BUYING SIGNIFICANTLY HIGHER PRICED ITEMS FROM THE JEWISH STORE
Generally speaking, there is no requirement to buy an item from a Jewish establishment if it is significantly higher in price. However, there is one very important exception. In Parshas Behar, the pasuk says, "If your brother will become impoverished and his means falter while you are near, strengthen him - whether he is a convert or a resident - so that he can live with you."(Vayikra 25:35) The commentaries explain that in this pasuk the Torah commands us to do all that we can to keep a person from becoming poor. Therefore, we have an absolute obligation to help a faltering storeowner from losing his business.
The Minchas Yitzchak (3:129), quoting this pasuk, rules that it is a mitzvah d'oraysa to make one's purchases from a faltering business in order to help it stay afloat. The Minchas Yitzchak states that this obligation applies even when the store's prices are significantly higher than its non-Jewish competition. There are only two limitations to this obligation. The buyer does not need to go significantly beyond his own financial means as determined by the laws of charity, and the faltering storeowner cannot charge above the fair market price for his goods.

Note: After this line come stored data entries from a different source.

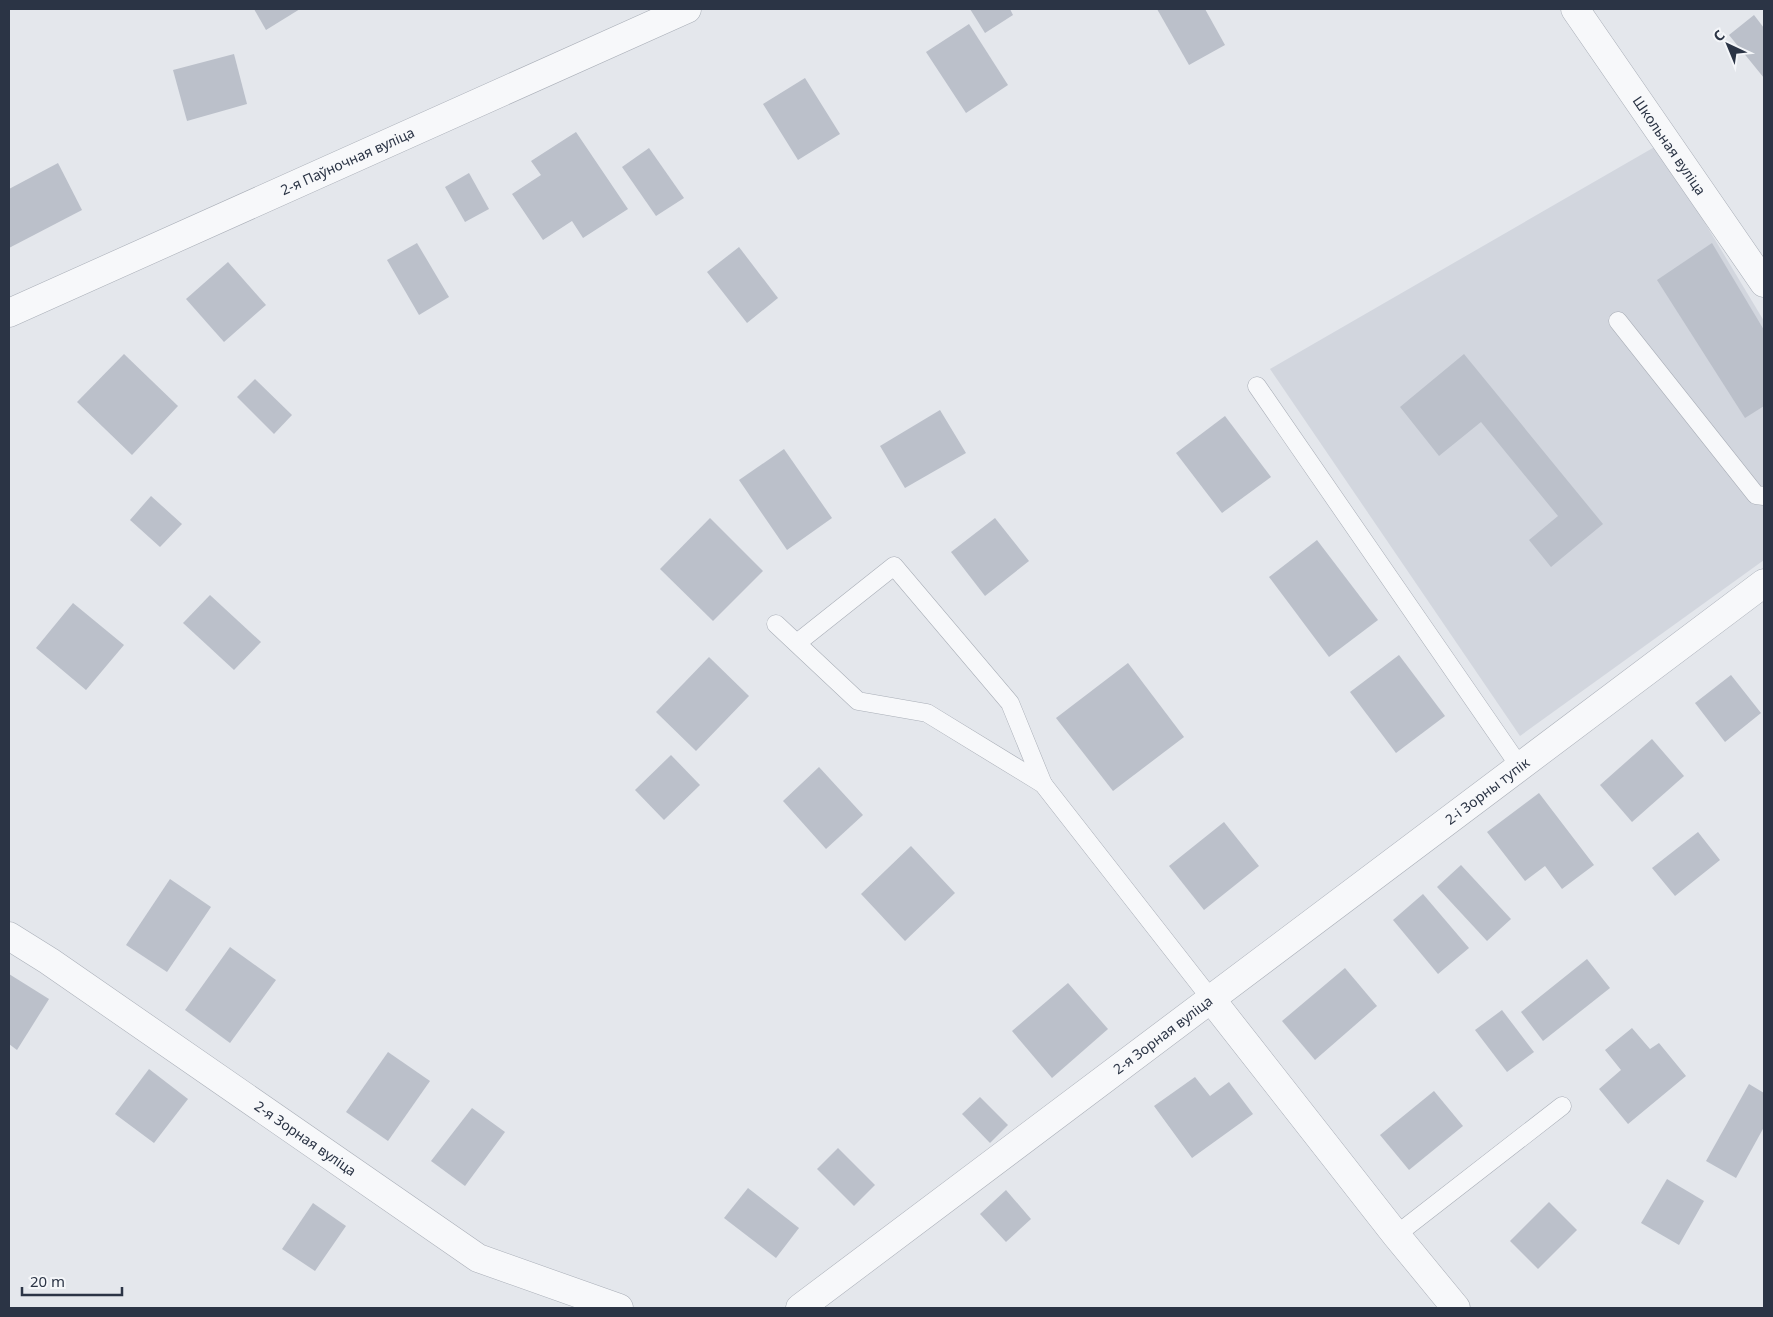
<svg xmlns="http://www.w3.org/2000/svg" width="1773" height="1317" font-family="'Noto Sans',sans-serif">
<style>
.built{fill:#d2d6de}
.building{fill:#bbc0ca}
.lines{fill:none;stroke-linecap:round;stroke-linejoin:round}
.service-casing{stroke:#a9aeb7;stroke-width:19}
.minor-casing{stroke:#a9aeb7;stroke-width:29}
.service{stroke:#f7f8fa;stroke-width:18}
.minor{stroke:#f7f8fa;stroke-width:28}
.labels{text-anchor:middle;stroke-width:4.5;stroke-linejoin:round;paint-order:stroke}
.street-label{font-size:14px;fill:#2b3445;stroke:#f4f6f9}
</style>
<rect width="100%" height="100%" fill="#e4e7ec"/>
<!-- built -->
<path class="built" d="M 1658,145 L 1764,321 L 1764,560 L 1520,736 L 1270,369 Z"/>
<!-- building -->
<g class="building">
<path d="M 254,9 L 300,9 L 266,30 Z"/>
<path d="M 970,9 L 1010,9 L 1013,15 L 985,33 Z"/>
<path d="M 1157,9 L 1205,9 L 1225,45 L 1189,65 Z"/>
<path d="M 1754,15 L 1764,28 L 1764,78 L 1729,35 Z"/>
<path d="M 969,24 L 1008,85 L 966,113 L 926,52 Z"/>
<path d="M 234,54 L 247,104 L 187,121 L 173,70 Z"/>
<path d="M 805,78 L 840,134 L 798,160 L 763,104 Z"/>
<path d="M 576,132 L 628,209 L 583,238 L 572,221 L 543,240 L 512,194 L 541,175 L 531,161 Z"/>
<path d="M 649,148 L 684,198 L 656,216 L 622,167 Z"/>
<path d="M 58,163 L 82,210 L 9,248 L 9,189 Z"/>
<path d="M 469,173 L 489,209 L 465,222 L 445,187 Z"/>
<path d="M 417,243 L 449,297 L 419,315 L 387,260 Z"/>
<path d="M 1712,243 L 1764,330 L 1764,406 L 1745,418 L 1657,280 Z"/>
<path d="M 739,247 L 778,298 L 747,323 L 707,272 Z"/>
<path d="M 228,262 L 266,305 L 224,342 L 186,299 Z"/>
<path d="M 124,354 L 178,406 L 132,455 L 77,402 Z"/>
<path d="M 1464,354 L 1603,524 L 1551,567 L 1529,540 L 1558,516 L 1481,422 L 1439,456 L 1400,407 Z"/>
<path d="M 255,379 L 292,415 L 274,434 L 237,397 Z"/>
<path d="M 940,410 L 966,453 L 905,488 L 880,446 Z"/>
<path d="M 1225,416 L 1271,477 L 1222,513 L 1176,453 Z"/>
<path d="M 784,449 L 832,518 L 787,550 L 739,480 Z"/>
<path d="M 151,496 L 182,524 L 160,547 L 130,520 Z"/>
<path d="M 710,518 L 763,571 L 713,621 L 660,569 Z"/>
<path d="M 995,518 L 1029,561 L 985,596 L 951,552 Z"/>
<path d="M 1317,540 L 1378,620 L 1329,657 L 1269,577 Z"/>
<path d="M 210,595 L 261,642 L 234,670 L 183,623 Z"/>
<path d="M 73,603 L 124,645 L 86,690 L 36,648 Z"/>
<path d="M 1399,655 L 1445,716 L 1396,753 L 1350,692 Z"/>
<path d="M 709,657 L 749,696 L 696,751 L 656,712 Z"/>
<path d="M 1128,663 L 1184,737 L 1113,791 L 1056,718 Z"/>
<path d="M 1731,675 L 1761,713 L 1725,742 L 1695,703 Z"/>
<path d="M 1652,739 L 1684,776 L 1632,822 L 1600,785 Z"/>
<path d="M 671,755 L 700,785 L 664,820 L 635,790 Z"/>
<path d="M 819,767 L 863,815 L 826,849 L 783,801 Z"/>
<path d="M 1539,793 L 1594,865 L 1562,889 L 1545,866 L 1525,881 L 1487,832 Z"/>
<path d="M 1224,822 L 1259,866 L 1204,910 L 1169,866 Z"/>
<path d="M 1698,832 L 1720,860 L 1675,896 L 1652,868 Z"/>
<path d="M 911,846 L 955,893 L 905,941 L 861,894 Z"/>
<path d="M 1461,865 L 1511,919 L 1487,941 L 1437,887 Z"/>
<path d="M 170,879 L 211,907 L 167,972 L 126,945 Z"/>
<path d="M 1423,894 L 1469,948 L 1438,974 L 1393,920 Z"/>
<path d="M 230,947 L 276,980 L 230,1043 L 185,1010 Z"/>
<path d="M 1587,959 L 1610,988 L 1543,1041 L 1521,1012 Z"/>
<path d="M 1345,968 L 1377,1006 L 1315,1060 L 1282,1021 Z"/>
<path d="M 9,974 L 49,999 L 17,1050 L 9,1044 Z"/>
<path d="M 1068,983 L 1108,1029 L 1052,1078 L 1012,1031 Z"/>
<path d="M 1502,1010 L 1534,1052 L 1507,1072 L 1475,1030 Z"/>
<path d="M 1632,1028 L 1650,1049 L 1659,1043 L 1686,1076 L 1628,1124 L 1599,1089 L 1621,1070 L 1605,1050 Z"/>
<path d="M 388,1052 L 430,1081 L 388,1141 L 346,1112 Z"/>
<path d="M 149,1069 L 188,1099 L 154,1143 L 115,1114 Z"/>
<path d="M 1195,1077 L 1210,1096 L 1229,1082 L 1253,1114 L 1192,1158 L 1154,1106 Z"/>
<path d="M 1749,1084 L 1764,1093 L 1764,1127 L 1736,1178 L 1706,1161 Z"/>
<path d="M 1434,1091 L 1463,1126 L 1409,1170 L 1380,1135 Z"/>
<path d="M 980,1097 L 1008,1125 L 990,1143 L 962,1114 Z"/>
<path d="M 472,1108 L 505,1132 L 465,1186 L 431,1161 Z"/>
<path d="M 838,1148 L 875,1185 L 854,1206 L 817,1169 Z"/>
<path d="M 1667,1179 L 1704,1201 L 1679,1245 L 1641,1223 Z"/>
<path d="M 748,1188 L 799,1228 L 776,1258 L 724,1218 Z"/>
<path d="M 1006,1190 L 1031,1219 L 1006,1242 L 980,1214 Z"/>
<path d="M 1549,1202 L 1577,1230 L 1538,1269 L 1510,1241 Z"/>
<path d="M 313,1203 L 346,1226 L 315,1271 L 282,1249 Z"/>
</g>
<g class="lines">
<!-- service casing -->
<g class="service-casing">
<g id="service">
<path d="M 1618,321 L 1756,495 L 1764,496"/>
<path d="M 1257,386 L 1520,767"/>
<path d="M 776,624 L 858,701 L 927,713 L 1043,784 L 1211,999"/>
<path d="M 797,643 L 894,566 L 1010,703 L 1043,784"/>
<path d="M 1396,1235 L 1562,1106"/>
</g>
</g>
<!-- minor casing -->
<g class="minor-casing">
<g id="minor">
<path id="s1" d="M 1575,9 L 1764,283"/>
<path id="s2" d="M 9,313 L 687,9"/>
<path id="s3" d="M 9,936 L 49,961 L 478,1258 L 619,1308"/>
<path d="M 1211,999 L 1396,1235 L 1456,1308"/>
<path id="s4" d="M 800,1308 L 1764,583"/>
</g>
</g>
<!-- service -->
<use href="#service" class="service"/>
<!-- minor -->
<use href="#minor" class="minor"/>
</g>
<g class="labels">
<!-- street labels -->
<g class="street-label">
<text dy="5" stroke="none"><textPath href="#s1" startOffset="166">Школьная вуліца</textPath></text>
<text dy="5" stroke="none"><textPath href="#s2" startOffset="371">2-я Паўночная вуліца</textPath></text>
<text dy="5" stroke="none"><textPath href="#s4" startOffset="860">2-і Зорны тупік</textPath></text>
<text dy="5" stroke="none"><textPath href="#s4" startOffset="454">2-я Зорная вуліца</textPath></text>
<text dy="5" stroke="none"><textPath href="#s3" startOffset="359">2-я Зорная вуліца</textPath></text>
</g>
</g>
<!-- border -->
<rect width="1773" height="1317" fill="none" stroke="#2b3445" stroke-width="20"/>
<!-- north arrow -->
<g transform="translate(1728 45) rotate(316)" stroke="#f4f6f9" stroke-width="4" paint-order="stroke">
<path d="M0-4L9 19L0 12L-9 19Z" fill="#2b3445"/>
<text y="-8" font-size="14" font-weight="bold" text-anchor="middle" fill="#2b3445">С</text>
</g>
<!-- scale -->
<path d="M22 1287v8h100v-8" fill="none" stroke="#2b3445" stroke-width="2.5"/>
<text x="30" y="1287" font-size="15" fill="#2b3445" stroke="#f4f6f9" stroke-width="4" paint-order="stroke">20 m</text>
</svg>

Let us conclude with a story that will help put this entire subject into perspective. The story appears in a biography about Rabbi Yaakov Kaminetzky, zt"l. When he lived in Monsey, his wife frequented a certain Jewish store that had recently opened in the neighborhood. While there were a number of non-Jewish stores of that kind in Monsey, this was the first time that a Jewish one had opened. After a while, Rebbetzin Kaminetzky stopped shopping there due to the store's high prices. When Reb Yaakov heard this, he called the storeowner and told him that he should do everything in his power to lower his prices. Reb Yaakov explained that since it is the responsibility of a Jewish community to support its Jewish businesses, there would be a Chillul Hashem, a desecration of Hashem's Name, if the store would close.
This story beautifully illustrates the cooperation that must occur between the Jewish merchant and the Jewish consumer. Each side has to do his part. The Jewish storeowner has a responsibility to keep his prices competitive, and the Jewish customer has to make a real effort to make his purchases at Jewish-owned establishments. That kind of cooperation makes for a real win-win situation. And it makes for something that goes way beyond the realm of economics and mutual benefit. It makes for a true Kiddush Hashem, a sanctification of G-d's Name.